それは、僕の想像を遥かに超える、壮大でかつおとぎ話のような内容だった。
「実は……今の世界は、元々一つだった世界が二つに分裂して存在しているんだアン。そして互いの世界は、相手側の概念を消し、あたかも自分達の世界しか存在していないかのように、時を進めていた……でも、闇が二つの世界の境目に突然現れて、分裂していた世界が繋がり始めたんだアン。だから、あちら側の世界の概念がこっちに流れ込んできて、不思議な事が起こるようになったんだアンよ」
「あちら側の世界って……」
「ペロ達の間だと、この世界は『リアル』と呼ばれているアン。そしてもう一つは……神様を信じ、神様の力によって成り立つ世界『ファアル』だアン」
「ファアル?」
昔は一緒だった、もう一つの世界。
その世界では、神が実在するとされ、人々は神から自然を介して授かった力(こちらでは、『魔法』と呼ばれる力)を使って生活しているらしい。
こちらでは、神がいないと考える人が大半だが、元々一つだった世界の名残か、寺院や神殿が残されていたり、宗教と呼ばれるものも少なからず存在する。
だけど、それはあくまで伝説や宗教という括りにされていて、実際に起きたものだと信じる人はあまりいない。
それに対して、ファアルは神そのものが支配し、本当に神が存在する世界。
僕からしてみれば、まさにファンタジーと呼べる世界だ。ファアルという名前も、もしかしたらそれにちなんでいるのかもしれない。
そして、そんなファンタジーな世界の概念がこちらに流れ込んできている……未来使いやペロの存在を思うと、なるほど納得出来る話だった。
「じゃあ、このまま闇を消したらどうなるの? また世界は二つに分かれるのかな?」
「それはペロにも分からないアン……もしかしたら一つになるかもしれないし、元の分かれたままになるかもしれない。でも、もし分かれちゃう事になったら、ツバサはきっと未来使いの力を失うし、ペロも見えなくなるアン……ちょっと、寂しいアン」
珍しくペロが弱音を吐く。というよりは、本音かもしれない。
僕よりも世界で起きている事を知っているのだから、きっと別れる事も予想の範疇に入っていたのだろう。
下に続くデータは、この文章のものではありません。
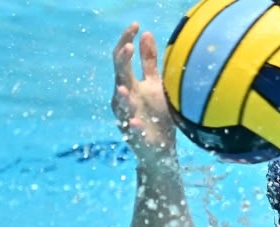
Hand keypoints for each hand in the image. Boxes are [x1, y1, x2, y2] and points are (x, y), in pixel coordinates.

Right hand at [112, 22, 175, 157]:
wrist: (160, 149)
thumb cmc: (156, 114)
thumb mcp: (154, 84)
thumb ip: (149, 61)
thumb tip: (146, 34)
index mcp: (130, 84)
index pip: (123, 58)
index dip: (126, 40)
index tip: (136, 25)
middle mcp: (125, 98)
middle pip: (119, 76)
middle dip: (123, 62)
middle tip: (129, 47)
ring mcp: (127, 117)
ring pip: (121, 105)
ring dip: (122, 96)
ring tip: (124, 89)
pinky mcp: (135, 136)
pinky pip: (132, 130)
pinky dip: (133, 126)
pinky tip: (135, 122)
耳が垂れて少し悲しそうな顔を見ると、僕は思わずペロを抱きかかえ、そっと頭を撫でる。
シュウヤ達に会いたい。闇のせいで悲しむ人達を見たくない。
だけど、このまま旅をする事でペロと別れるのも嫌だ。
「大丈夫だよ」
僕は彼女に言った。
また「何が?」って返されそうだが、今回は何故か来なかった。
それに、仮にその返答が来たとしても、今回は案がある。
もし彼女が、本当に僕の希望だとしたら……
すると、突然背後からトンと誰かが手を乗せてきた。